### THE PROBLEM
Repeat the entries exactly but omit the pictures.

....................

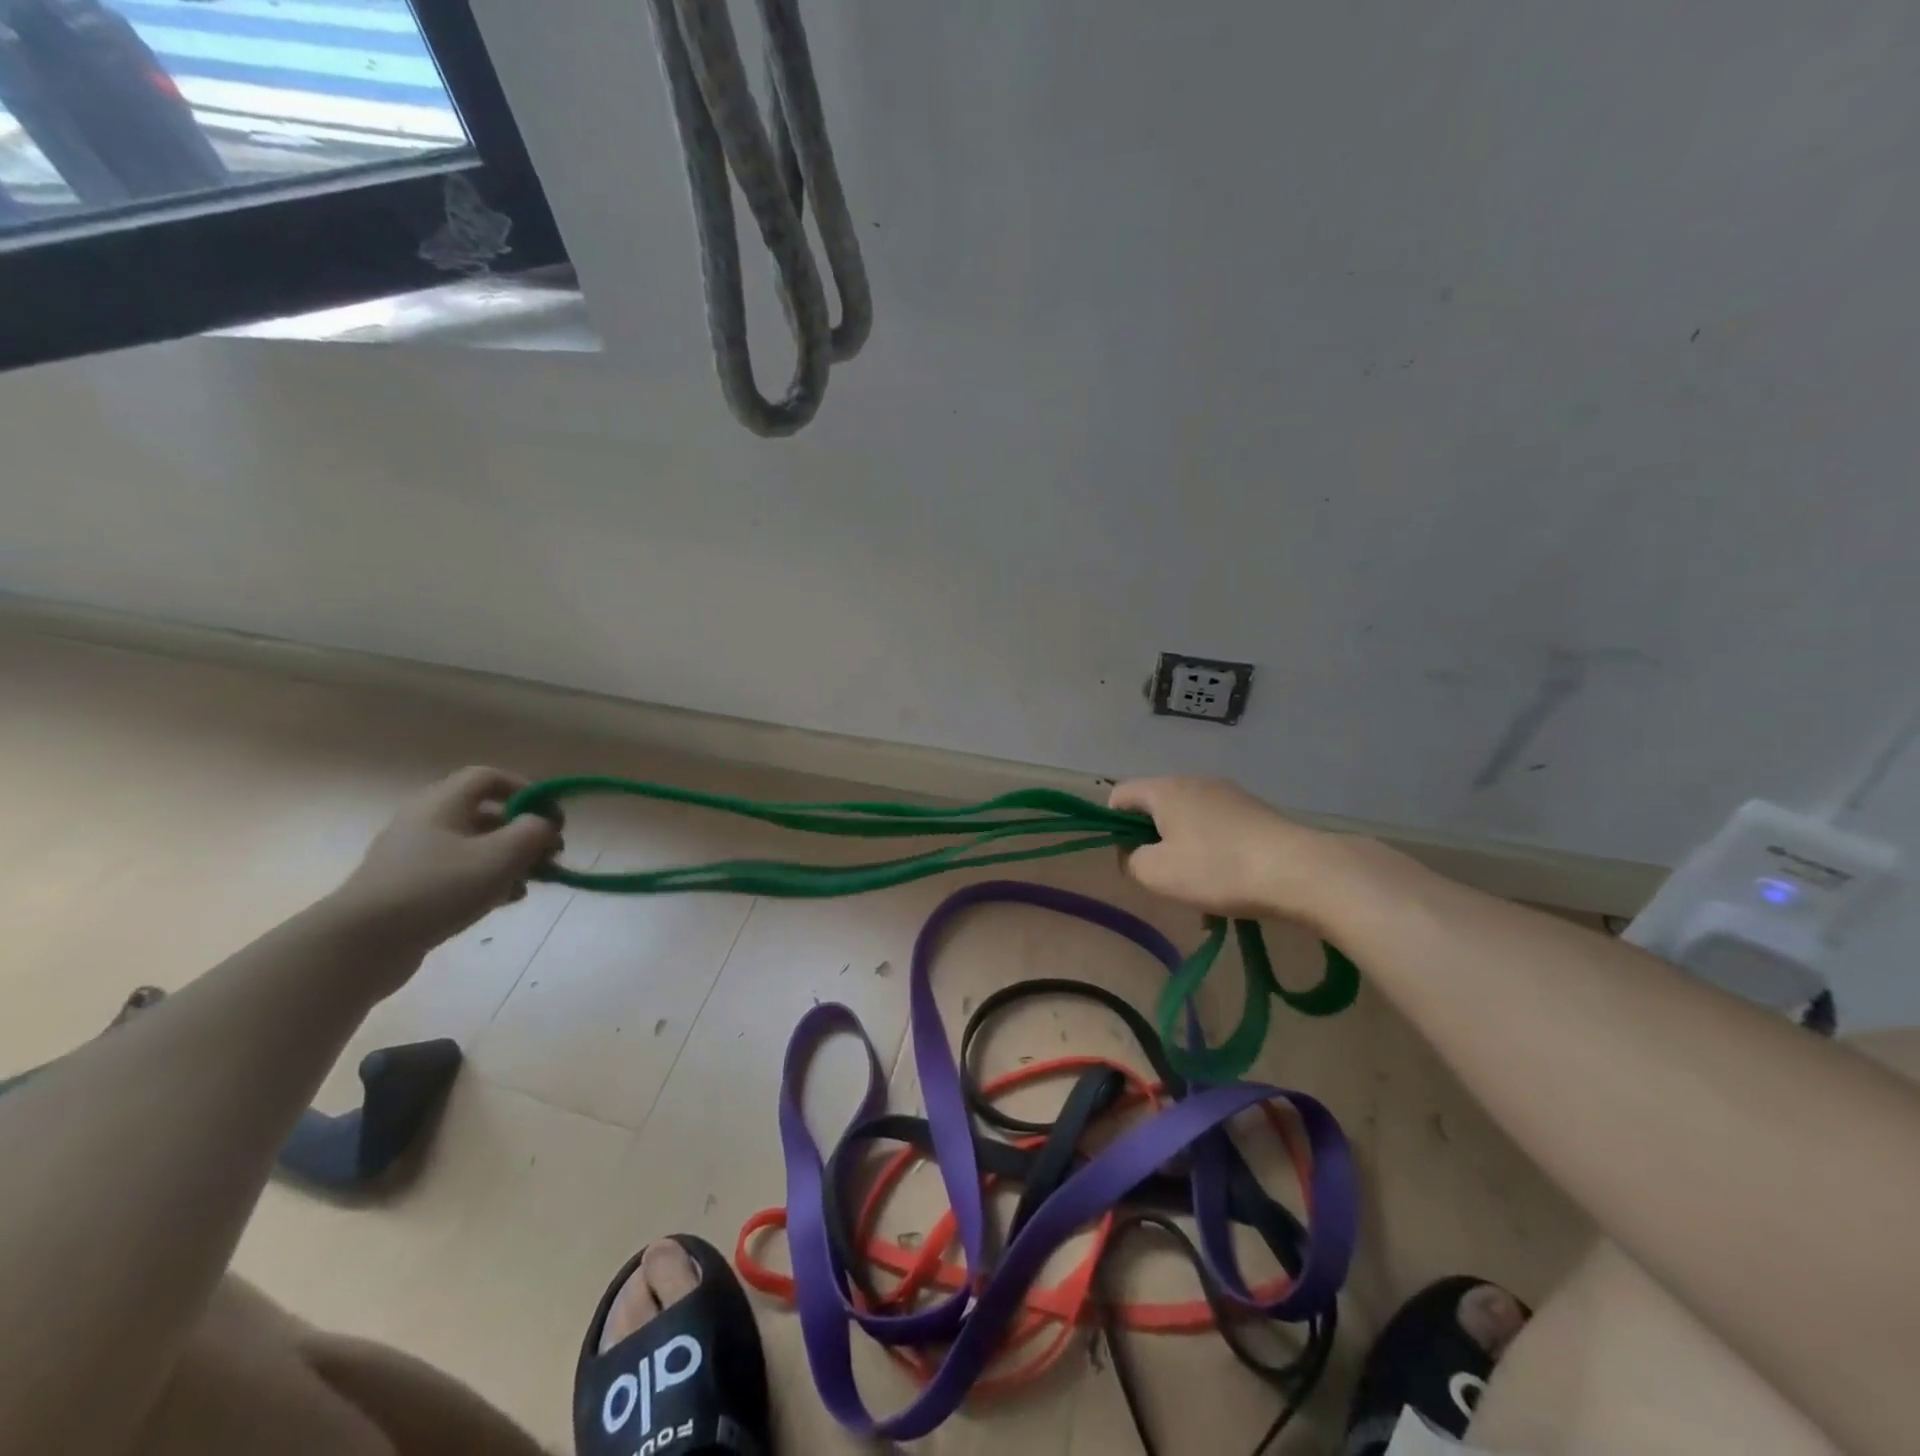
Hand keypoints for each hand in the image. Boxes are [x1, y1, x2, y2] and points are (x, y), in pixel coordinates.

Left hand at [332, 767, 562, 960]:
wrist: (360, 945)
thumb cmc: (437, 888)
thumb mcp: (501, 856)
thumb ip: (533, 832)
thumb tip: (544, 825)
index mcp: (442, 804)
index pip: (488, 777)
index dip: (525, 789)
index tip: (551, 816)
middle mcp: (425, 822)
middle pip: (485, 814)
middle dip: (523, 832)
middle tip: (548, 855)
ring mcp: (414, 857)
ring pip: (475, 846)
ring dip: (509, 860)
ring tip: (529, 883)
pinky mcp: (410, 888)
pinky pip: (459, 873)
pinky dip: (487, 880)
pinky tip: (503, 901)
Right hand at [1109, 776, 1338, 921]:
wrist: (1301, 871)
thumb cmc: (1218, 868)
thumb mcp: (1157, 873)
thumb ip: (1132, 861)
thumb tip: (1136, 854)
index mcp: (1165, 789)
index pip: (1120, 794)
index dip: (1114, 826)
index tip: (1131, 858)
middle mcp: (1195, 782)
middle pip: (1156, 808)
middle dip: (1154, 843)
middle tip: (1166, 878)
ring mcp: (1230, 795)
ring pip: (1189, 822)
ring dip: (1185, 853)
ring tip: (1202, 892)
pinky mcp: (1256, 812)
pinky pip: (1218, 830)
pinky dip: (1214, 854)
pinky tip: (1230, 886)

....................

### SOLUTION TO THIS TASK
Hand keypoints for each hand in the image. Boxes are [x1, y1, x2, y2] and points are (x, y), in pixel coordinates.

Left hand at [332, 767, 562, 960]:
wrist: (360, 945)
thumb cmc: (437, 888)
thumb mcp: (501, 856)
thumb ip: (533, 832)
thumb tip: (544, 825)
index mcp: (442, 804)
index pip: (488, 777)
index dip: (525, 789)
index tip: (551, 816)
middle mcp: (425, 822)
middle pip: (485, 814)
middle dip: (523, 832)
middle tip: (548, 855)
ring mcp: (414, 857)
ring pip: (475, 846)
ring dip: (509, 860)
ring tip: (529, 883)
pinky mcp: (410, 888)
pinky pip: (459, 873)
pinky dip: (487, 880)
pinky tip: (503, 901)
Right hand at [1109, 776, 1338, 921]:
wrist: (1301, 871)
thumb cmc: (1218, 868)
thumb mcp: (1157, 873)
thumb ip: (1132, 861)
thumb tip: (1136, 854)
index mcp: (1165, 789)
index pip: (1120, 794)
index dip: (1114, 826)
index tip: (1131, 858)
middle mcp: (1195, 782)
middle pip: (1156, 808)
middle dip: (1154, 843)
middle tip: (1166, 878)
ring mcp: (1230, 795)
ring pip: (1189, 822)
ring dip: (1185, 853)
ring tip: (1202, 892)
pinky mcp: (1256, 812)
pinky pip: (1218, 830)
pinky dip: (1214, 854)
pinky tip: (1230, 886)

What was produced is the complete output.